抜粋 ->
クルマを文化する
REAL CAR CULTURE

AUTO MESSE WEB

クルマを文化する
REAL CAR CULTURE

AUTO MESSE WEB(オートメッセウェブ)

  • TOP
  • CAR
  • 高齢者の「踏み間違い」事故の抑制にも効果があるのにナゼ? ハンドルのテレスコピック不採用車がいまだ多いワケ
CAR
share:

高齢者の「踏み間違い」事故の抑制にも効果があるのにナゼ? ハンドルのテレスコピック不採用車がいまだ多いワケ

投稿日:

TEXT: 御堀直嗣(Mihori Naotsugu)  PHOTO: Auto Messe Web編集部

より求められる「安全」に対する社会貢献の意識

 疲れにくいクルマの運転には「正しい姿勢」が密接に関係し、それは最近問題になっている「ペダルの踏み間違い」軽減にもつながる。そこでキーとなるのが「テレスコピック機構」というステアリング調整機能。にも関わらず、軽自動車やコンパクトカーへの装着率は低い。その理由とは何か。内情に詳しい評論家に解説して貰った。

【改めて確認】正しい「運転姿勢」の作り方

 安全運転の第一歩は、正しい運転姿勢にある。これは教習所でも最初に教わることだろう。運転に限らず芸術でも運動でも、また仕事においても基本が肝心だ。そのうえで、「技」が加わることで上達していく。

提供された項目 ->
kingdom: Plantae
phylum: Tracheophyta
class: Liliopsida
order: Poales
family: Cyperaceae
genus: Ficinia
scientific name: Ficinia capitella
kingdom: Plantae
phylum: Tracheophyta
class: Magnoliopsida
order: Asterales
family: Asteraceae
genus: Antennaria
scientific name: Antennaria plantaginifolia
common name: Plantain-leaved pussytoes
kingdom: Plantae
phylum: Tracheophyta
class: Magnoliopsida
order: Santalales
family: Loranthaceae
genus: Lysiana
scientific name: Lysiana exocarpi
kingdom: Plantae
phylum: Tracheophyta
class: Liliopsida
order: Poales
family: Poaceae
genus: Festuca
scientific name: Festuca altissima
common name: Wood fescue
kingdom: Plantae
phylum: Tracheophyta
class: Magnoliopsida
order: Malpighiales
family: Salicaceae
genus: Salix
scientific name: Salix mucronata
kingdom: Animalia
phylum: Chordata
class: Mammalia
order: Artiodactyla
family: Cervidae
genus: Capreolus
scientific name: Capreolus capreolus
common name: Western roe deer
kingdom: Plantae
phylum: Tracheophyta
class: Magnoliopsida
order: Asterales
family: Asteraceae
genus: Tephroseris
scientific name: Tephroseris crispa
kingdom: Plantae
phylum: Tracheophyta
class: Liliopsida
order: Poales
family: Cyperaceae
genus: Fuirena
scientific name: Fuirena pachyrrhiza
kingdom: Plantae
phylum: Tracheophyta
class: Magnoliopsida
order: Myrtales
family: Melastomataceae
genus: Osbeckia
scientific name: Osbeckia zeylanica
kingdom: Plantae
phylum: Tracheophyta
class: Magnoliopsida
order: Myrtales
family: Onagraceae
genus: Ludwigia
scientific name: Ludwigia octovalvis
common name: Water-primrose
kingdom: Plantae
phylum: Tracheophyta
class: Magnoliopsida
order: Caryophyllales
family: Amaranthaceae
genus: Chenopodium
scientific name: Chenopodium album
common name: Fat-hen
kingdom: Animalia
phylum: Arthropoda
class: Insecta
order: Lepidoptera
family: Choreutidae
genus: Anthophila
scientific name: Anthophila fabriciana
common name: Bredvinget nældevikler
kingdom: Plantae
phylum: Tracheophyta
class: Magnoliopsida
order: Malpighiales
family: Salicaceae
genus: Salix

取り組む課題 ->
A: 運転姿勢の記事のうち「疲れにくいクルマの運転には「」から「しい評論家に解説して貰った。」までの部分を、「評論家」を「専門家」に入れ替えて書き直してもらえますか?
B: 運転姿勢の記事を、最後の文の後から書き継いでもらえますか?

解答一覧 ->
A:
疲れにくいクルマの運転には「正しい姿勢」が密接に関係し、それは最近問題になっている「ペダルの踏み間違い」軽減にもつながる。そこでキーとなるのが「テレスコピック機構」というステアリング調整機能。にも関わらず、軽自動車やコンパクトカーへの装着率は低い。その理由とは何か。内情に詳しい専門家に解説して貰った。

B:
 正しい運転姿勢に不可欠なのが座席位置の調整と、ハンドル位置の調整機能だ。ペダルは配置を動かせないので、座席とハンドルで運転者各人の体格に合わせていく。

 まず、ブレーキペダルを左足でしっかり奥まで踏み込み、ペダルがそれ以上奥へ動かなくなったところで、座席の前後位置を合わせる。このとき、腰をしっかり背もたれに押し付けて座っていることが肝心だ。

 次にハンドルの一番上を両手で握り、肘にゆとりがある位置まで座席の背もたれの角度を調節する。このとき、背もたれには適度な角度が保たれることが大切だ。起き過ぎていると、背中を背もたれに預けることができず、体が左右へ動きやすい。それでは運転中に姿勢が崩れてしまうので、ある程度背もたれに体を預けることが大切だ。

 ところが、ハンドル位置が遠いと背もたれを起こさざるをえない。ここで、ハンドルの前後位置調整用のテレスコピック機構が役立つ。ハンドルの奥にレバーや電動のスイッチがあり、これを利用してハンドル位置の固定を外し、座席の背もたれが丁度よい位置にあり、かつ、手がハンドルに届く位置へ前後位置を調節する。

 ハンドルには高さを調整するチルト機構も備わり、ハンドル位置を上下に動かしながら、メーターを確認できるように合わせていく。

「姿勢作り」のキモ「テレスコピック機構」 大衆車ほど普及率が少ない「悲しい理由」

 これら一連の運転姿勢の調節機能のうち、軽自動車や登録車のコンパクトカーを中心に装備が省かれているのが、テレスコピック機構だ。各自動車メーカーに取材をするうち、その理由が原価低減にあることがわかってきた。

 しかし、テレスコピック機構がなければ、ハンドルに手が届きにくくなる人が出て、ハンドル操作を十分にできなくなる懸念が生じる。それは安全性を損なうだけでなく、ハンドルを回すたびに上体を背もたれから起こさなければならなくなるので、疲れを促す。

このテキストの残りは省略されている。